#### Required actions:
1: Which costs does the Deep Data privacy piece say have plummeted?
2: Can you carry the Deep Data privacy piece forward from its final sentence?

#### Excerpt provided:
October 23, 2014

Deep Data Privacy RiskCheap storage technology isn’t just changing what information we store; it’s also changing how we store familiar kinds of information. Both developments have implications for privacy.

The price of data storage, computer processing, and computer networking has plummeted. One consequence is Big Data: even unfunded start-up companies can afford to store and process categories of information, like locations of mobile devices, that translate into previously unmanageable heaps of digital data. But cheap data resources also make it possible to store and process familiar kinds of information in new ways.

Whether by accident or by design, these approaches sometimes remember how users interact with and change information over time, leading at once to new insights and peculiar, often occluded privacy risks. With much regret for glossing over great technical richness, but with much hope that a new abstraction might bring needed privacy and other non-technical expertise into the fold, I call this latter consequence of cheap data processing power “Deep Data.”

What is so different about Deep Data that a new, woefully abstract buzzword is needed to talk about it?

When companies move on a new category of Big Data, the need for a new privacy assessment is usually clear. Are we comfortable sharing the locations of our cell phones? Are we alright giving our bookseller a list of everything we’ve browsed and bought? Will we give the power company detailed information on when, how, and how much electricity we use? These aren’t easy questions, but the need to ask is often clear. Companies, for their part, are incentivized to announce new features with all the fanfare they can muster, shining their own light on such changes.

Conversely, Deep Data changes are often technically subtle and practically invisible. It may not be clear at all that a new privacy trade-off is on offer.

When technically motivated, Deep Data shifts rarely occasion mass-market announcements. (The technical team may or may not write a blog post.) The operational motivation is often performance, reliability, or contending with an expanding user base. The user experience goal is as often invisibility. Users shouldn’t notice anything, or, rather, they should stop noticing performance or availability problems.

Conversely, when the motivation is new data analysis capability, consumers can count themselves lucky when a privacy policy is updated, and luckier still when some anorak understands and popularizes understanding of the change. The more likely outcome when no user-visible change in functionality accompanies the shift is a tweak to a policy page in the backwaters of the website. The change occurs in stealth.

#### Record set:
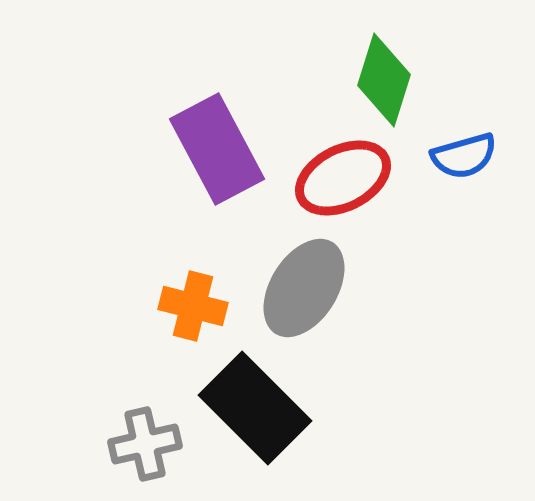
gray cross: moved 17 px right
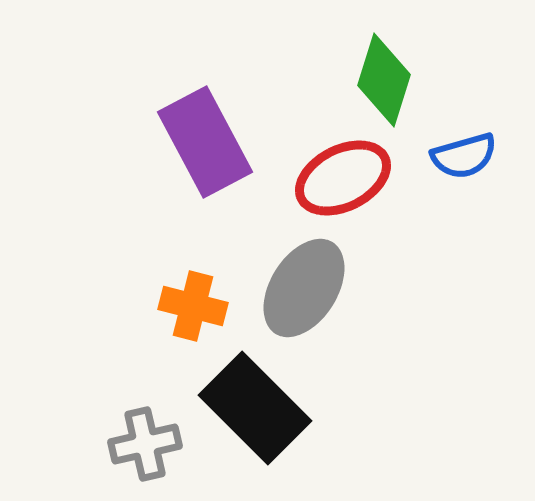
purple rectangle: moved 12 px left, 7 px up
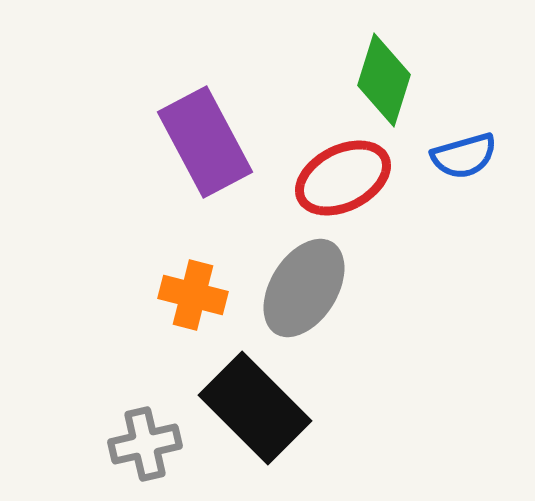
orange cross: moved 11 px up
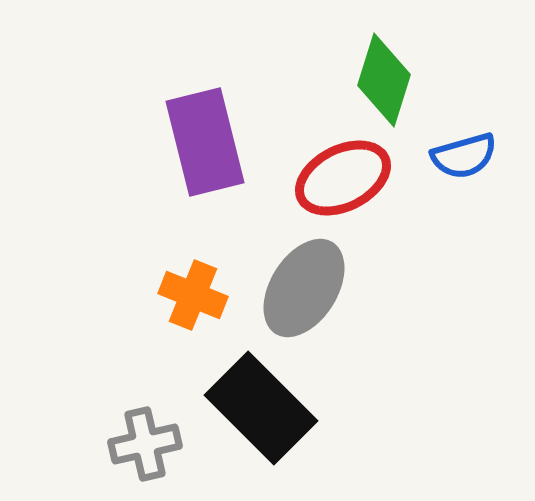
purple rectangle: rotated 14 degrees clockwise
orange cross: rotated 8 degrees clockwise
black rectangle: moved 6 px right
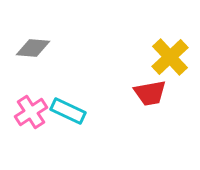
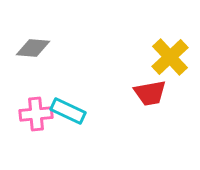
pink cross: moved 5 px right, 2 px down; rotated 28 degrees clockwise
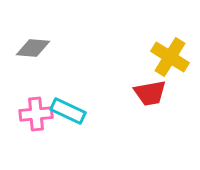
yellow cross: rotated 15 degrees counterclockwise
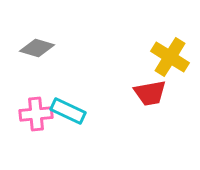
gray diamond: moved 4 px right; rotated 12 degrees clockwise
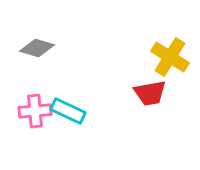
pink cross: moved 1 px left, 3 px up
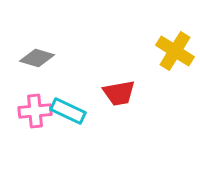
gray diamond: moved 10 px down
yellow cross: moved 5 px right, 6 px up
red trapezoid: moved 31 px left
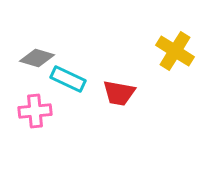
red trapezoid: rotated 20 degrees clockwise
cyan rectangle: moved 32 px up
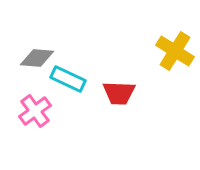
gray diamond: rotated 12 degrees counterclockwise
red trapezoid: rotated 8 degrees counterclockwise
pink cross: rotated 32 degrees counterclockwise
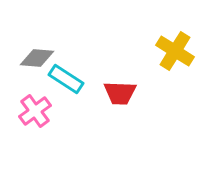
cyan rectangle: moved 2 px left; rotated 8 degrees clockwise
red trapezoid: moved 1 px right
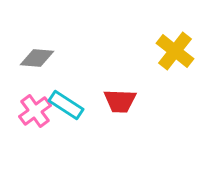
yellow cross: rotated 6 degrees clockwise
cyan rectangle: moved 26 px down
red trapezoid: moved 8 px down
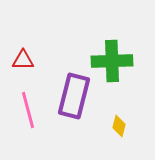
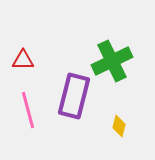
green cross: rotated 24 degrees counterclockwise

#### Expected outputs:
1:
- Data storage
- Computer processing
- Computer networking

2:
Deep Data techniques are progress, and not of their nature threatening to privacy. But to the extent they happen to take forms, technically and socially, that slip through cracks in the abstract vocabulary we use to discuss privacy and data science across disciplines, they pose peculiar privacy risk. “Deep Data” is worth the coinage as a tool to raise awareness.

Just enough databases

All of this generalizing calls for a more concrete view of the issue. There is technical detail here worth grasping at a high level, but we can use an intuitive example to stay grounded: items added to an online shopping cart. It is very common for websites to store this information on their servers, so that users can pick up where they left off from a past shopping session. A broad, unwritten consensus deigns this practice acceptable.

A “traditional” approach to shopping carts handles information much as one might with a Microsoft Excel spreadsheet. The company sets up a large server computer as its shopping cart database. That database contains a few very large data tables, analogous to worksheets in a spreadsheet. One table has a row for each user account, with columns for user name, email address, and account number. Another table has a row for each item added to a shopping cart, with columns identifying who added the item, the item’s name or stock number, quantity, and price.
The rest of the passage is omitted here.